Alla 44ª J.P. Morgan Healthcare Conference – conclusasi il 15 gennaio – AbbVie ha illustrato la propria strategia di crescita post-Humira, confermando la transizione da un modello basato su un singolo blockbuster a una struttura multi-franchising. Humira (adalimumab) ha raggiunto il picco delle vendite nel 2022, con 21 miliardi di dollari, ma la perdita di esclusiva di mercato – iniziata nel 2023 – ha aperto la strada ai biosimilari, erodendo circa 10 miliardi di ricavi alla big pharma USA.
Nonostante questo impatto e i 2 miliardi legati all’Inflation Reduction Act negli USA, AbbVie ha registrato una crescita netta di circa 7 miliardi tra il 2023 e il 2025, con un’espansione complessiva del fatturato intorno all’8% e una piattaforma di crescita che ha sfiorato il 19% nel 2025.
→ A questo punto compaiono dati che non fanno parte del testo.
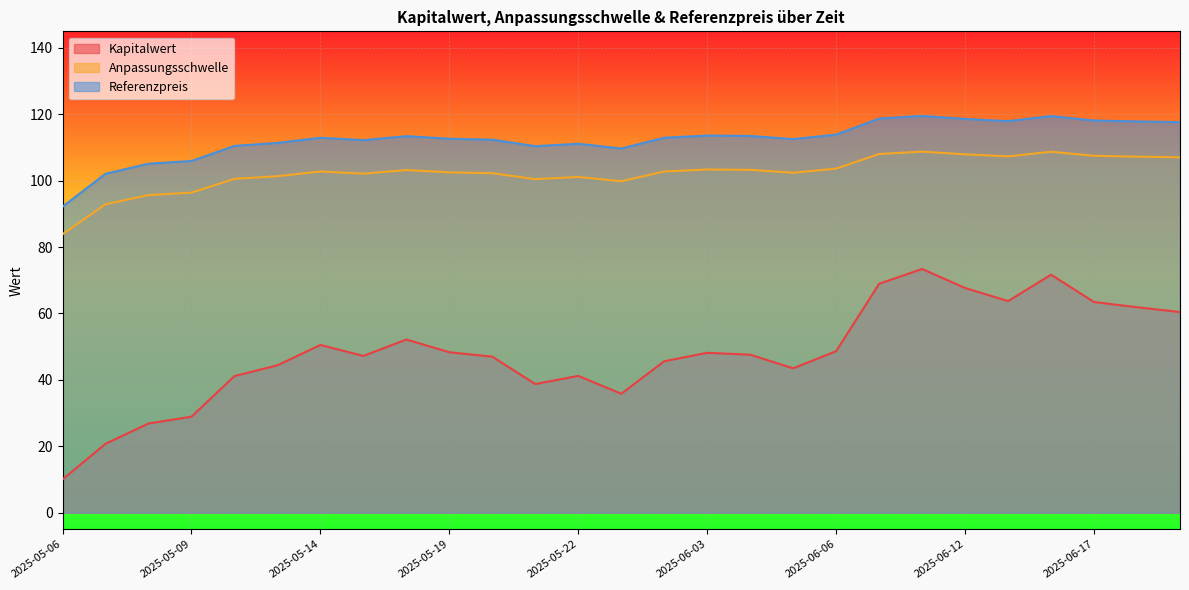

Where is the first local minimum for Referenzpreis?

2025-05-15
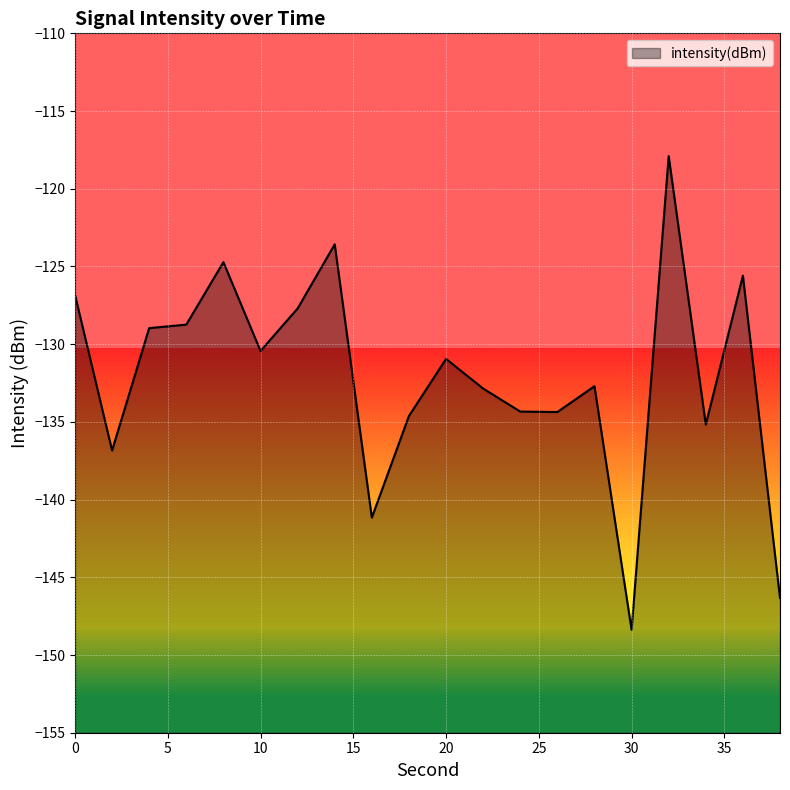

How many categories are shown in the chart?

20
L’immunologia resta il principale motore di crescita della big pharma: Skyrizi (risankizumab) e Rinvoq (upadacitinib) sono accreditati di riuscire a generare oltre 41 miliardi di dollari di ricavi entro il 2031. Skyrizi consolida la leadership nelle malattie infiammatorie intestinali, mentre Rinvoq amplia l’utilizzo in linee successive per IBD e dermatite atopica, con ulteriori indicazioni attese entro fine decade.
Le neuroscienze rappresentano il secondo driver di crescita, grazie a un portafoglio diversificato che spazia dai trattamenti per l’emicrania al Parkinson e alle altre patologie neurodegenerative. In questo ambito, nel 2024 è stato lanciato Vyalev, infusione sottocutanea continua per Parkinson, ed entro la fine del 2026 è previsto l’arrivo sul mercato di tavapadon orale. Il trio Ubrelvy, Qulipta e Botox copre l’intero spettro della cura dell’emicrania, con vendite stimate oltre gli 8 miliardi entro il 2031.
L’oncologia completa il profilo multi-franchising. Dal 2024, AbbVie ha investito 8 miliardi di dollari in 40 operazioni per rafforzare lo sviluppo del business.